I’m creating a Facebook web application which functions in a similar way to a dating website, by getting users to provide information about themselves and information about their preferences in a matching user.
I am creating the database for this and have the following design in mind:
- Members Table: Contains the information about the users using their FB ID as the primary key.
- Preferences Table: Contains the information about the preferences that the user wants.
There are going to be approximately 20 fields which the user can specify a preference in but all of them will be optional. I am unsure about the best way to structure my “preferences” table and I currently have two ideas:
Solution 1: Use a foreign key of the facebook ID and have a new column for each field which can be matched on. A problem which I can see is that there will be a lot of “null” values in the database for fields which a value has not been specified.
- Do “null” values in a database occupy space or cause any other problems?
Solution 2: Use a foreign key of facebook ID again, but in the next two columns use a key-value pair approach – so one column would contain an ID for a user preference and the other would contain a value for it. For each user preference I would have a record with structure: “user ID” – “preference ID” – “value”.
- problem with this is that the type of value in the “value” column will depend on the contents of the “preference ID” column
My question:
- Which approach is better?
- Is there a standard schema solution to this sort of web application?

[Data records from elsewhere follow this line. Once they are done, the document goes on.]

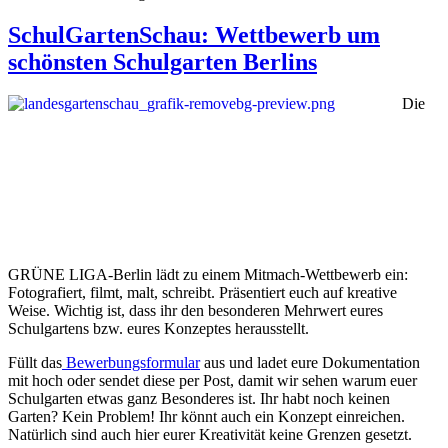
SchulGartenSchau: Wettbewerb um
schönsten Schulgarten Berlins
Die
GRÜNE LIGA-Berlin lädt zu einem Mitmach-Wettbewerb ein:
Fotografiert, filmt, malt, schreibt. Präsentiert euch auf kreative
Weise. Wichtig ist, dass ihr den besonderen Mehrwert eures
Schulgartens bzw. eures Konzeptes herausstellt.
Füllt das
Bewerbungsformular
aus und ladet eure Dokumentation
mit hoch oder sendet diese per Post, damit wir sehen warum euer
Schulgarten etwas ganz Besonderes ist. Ihr habt noch keinen
Garten? Kein Problem! Ihr könnt auch ein Konzept einreichen.
Natürlich sind auch hier eurer Kreativität keine Grenzen gesetzt.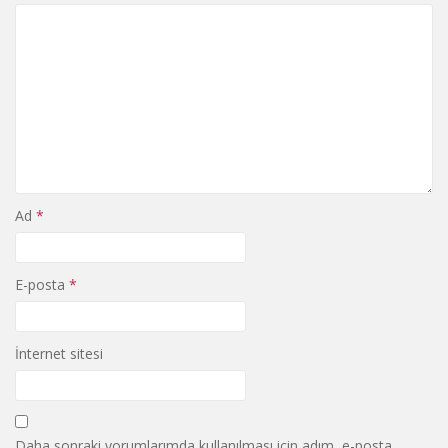
Ad
*
E-posta
*
İnternet sitesi
Daha sonraki yorumlarımda kullanılması için adım, e-posta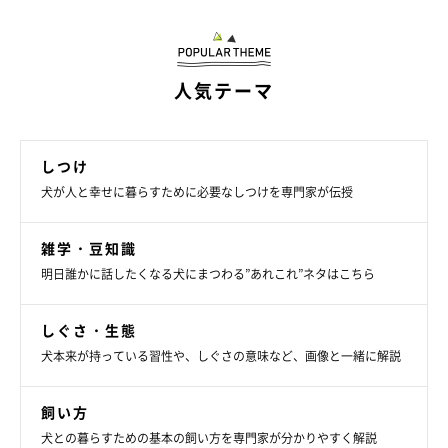
あずきちゃんの純粋な行動にキュン
人気テーマ
しつけ
犬が人と幸せに暮らすために必要なしつけを専門家が伝授
雑学・豆知識
明日誰かに話したくなる犬にまつわる”あれこれ”ネタはこちら
しぐさ・生態
犬本来が持っている習性や、しぐさの意味など、画像と一緒に解説
飼い方
@kuroshibaazuki
犬との暮らすための基本の飼い方を専門家が分かりやすく解説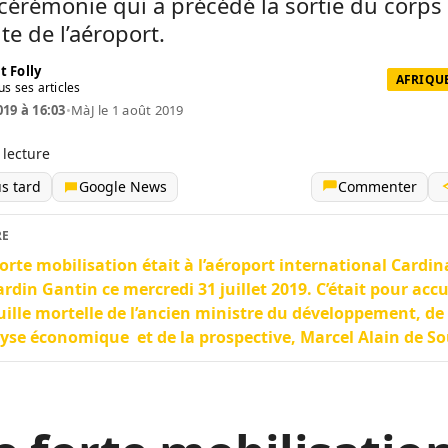
cérémonie qui a précédé la sortie du corps
nte de l’aéroport.
t Folly
AFRIQUE
us ses articles
019 à 16:03
•
MàJ le 1 août 2019
 lecture
us tard
Google News
Commenter
RE
orte mobilisation était à l’aéroport international Cardin
rdin Gantin ce mercredi 31 juillet 2019. C’était pour accue
ille mortelle de l’ancien ministre du développement, de
lyse économique et de la prospective, Marcel Alain de So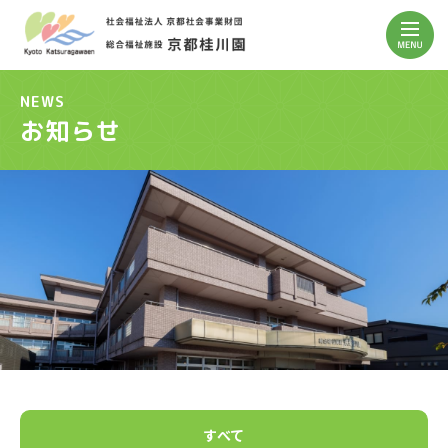
NEWS
お知らせ
すべて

As you’ve noticed, either way you are looking at a compromise. Which way you go depends on what your production data is really going to look like.
Null values in sparse tables do take up a little bit of space, but not very much – as long as your columns use variable length data. Ten null varchars aren’t very long. Ten null ints are just as long as ten non-null ints.
If you add a third table “PreferableThings” that is keyed by the “preference ID” in your second solution, then what you have is not technically key-value pair or EAV, which most people shun. The difficulty, as you’ve noted, is that preferences with different data types have to be stored in a common encoded form (usually varchar). This solves the issue with sparse tables, but it forces you to create some application logic to decode from the common data type to the proper native data type. You can store the rule for doing this on the “PreferableThings” table.
Another advantage of the second approach, however, is that you can table-drive the addition of new preference options. With solution 1 you would need a schema change.